1. BPL member orientation program To improve skill and knowledge pertaining to Animal Husbandry practice, clean milk production, current situation of dairy industries, health and hygiene, one day orientation program will be organized for newly included BPL members. They will visit dairy farm in the districts or out side, cattle feed factory, dairy plant, agricultural activities and other related area of work. Total 100 such orientation programs envisaged to be conducted in a period one year.
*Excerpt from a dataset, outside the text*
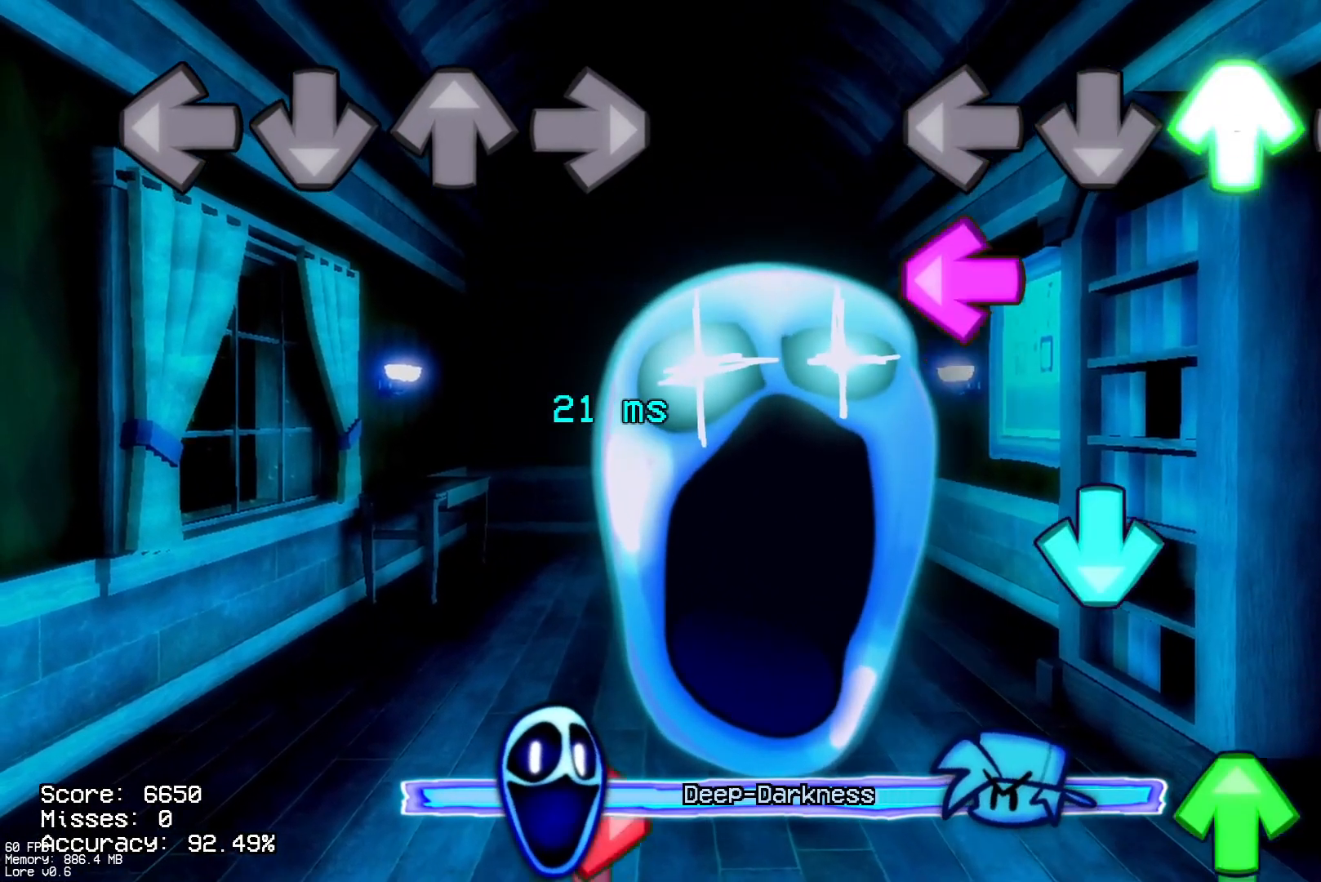
{"buttons": ["DPAD_UP"], "events": [[100, "DPAD_UP", "up"], [117, "L1", "down"], [267, "L1", "up"], [300, "CROSS", "down"], [483, "CROSS", "up"], [500, "DPAD_UP", "down"]]}
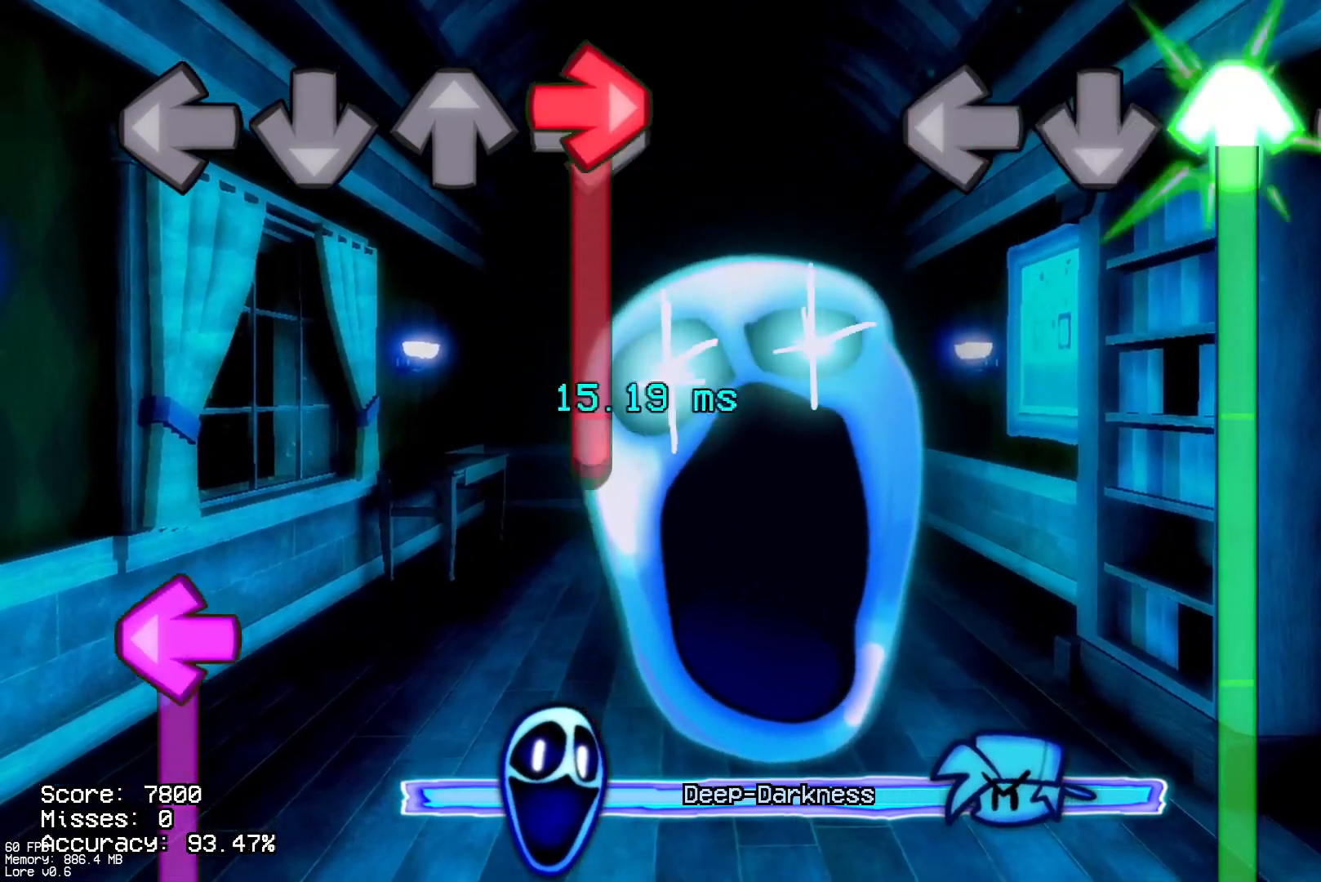
{"buttons": ["DPAD_UP"], "events": []}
2. Milk enhancement through scientific tools Scientific tools play important role to enhance milk production at minimum cost. To train BPL youth for better animal husbandry practices, it is proposed to arrange one-week training program. The training component will include theory, practical and field visits. There will be conducted to BPL youth in batches. Ten programs in a year are planned to be conducted. 3. Women leadership development program for BPL family woman. Leader is a base of revolution; therefore it is proposed that BPL family women must be trained for leadership for shouldering the larger responsibility. It is therefore to conduct two days leadership development program in batches. The training component includes theory, practical, and arranged visits to various places which are managed by women to help them to understand the leadership requirements much better.
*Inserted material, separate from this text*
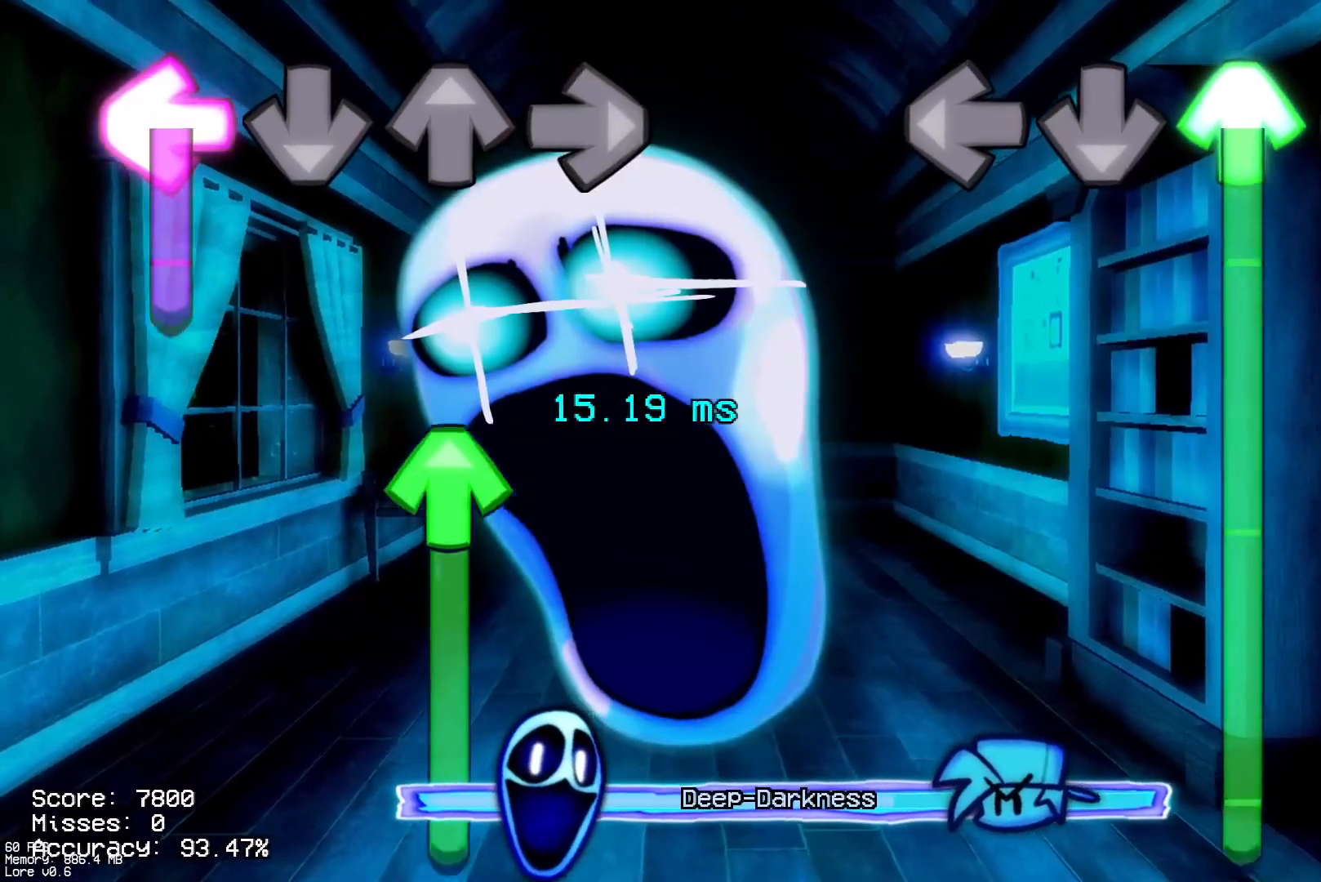
{"buttons": ["DPAD_UP"], "events": []}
A. Strengthening training center For effective training, we need to strengthen and create conducive appropriate training environment. Currently we have training centers established several years back. However, with the technological advancements, the training requirements have also changed. Therefore, keeping in mind the kind of modern training requirements, it has been proposed to upgrade the existing training center with all kinds of ultra modern facilities. New audio visual aids, photo panels, display boards shall be added to this center. All the trainees shall be trained by an experience staffs. Facilities for classroom, boarding and lodging, library, seminar halls for trainees will be created additionally. Presently only 12 farmers are being trained in a batch. By expanding this facility it can accommodate 45 candidates at a time. This center will provide specialized training for the target beneficiaries on skill up gradation on Animal husbandry, A.I training to village BPL youth for self employment. This center shall act as farmer's resource center for the entire area. Presently 45 days first aid and artificial training is being provided to the lay inseminator of villages. Once the proposed center is modernized, the center will conduct training on Pregnancy diagnosis. This will benefit the proposed beneficiaries to reduce the inter-calving period.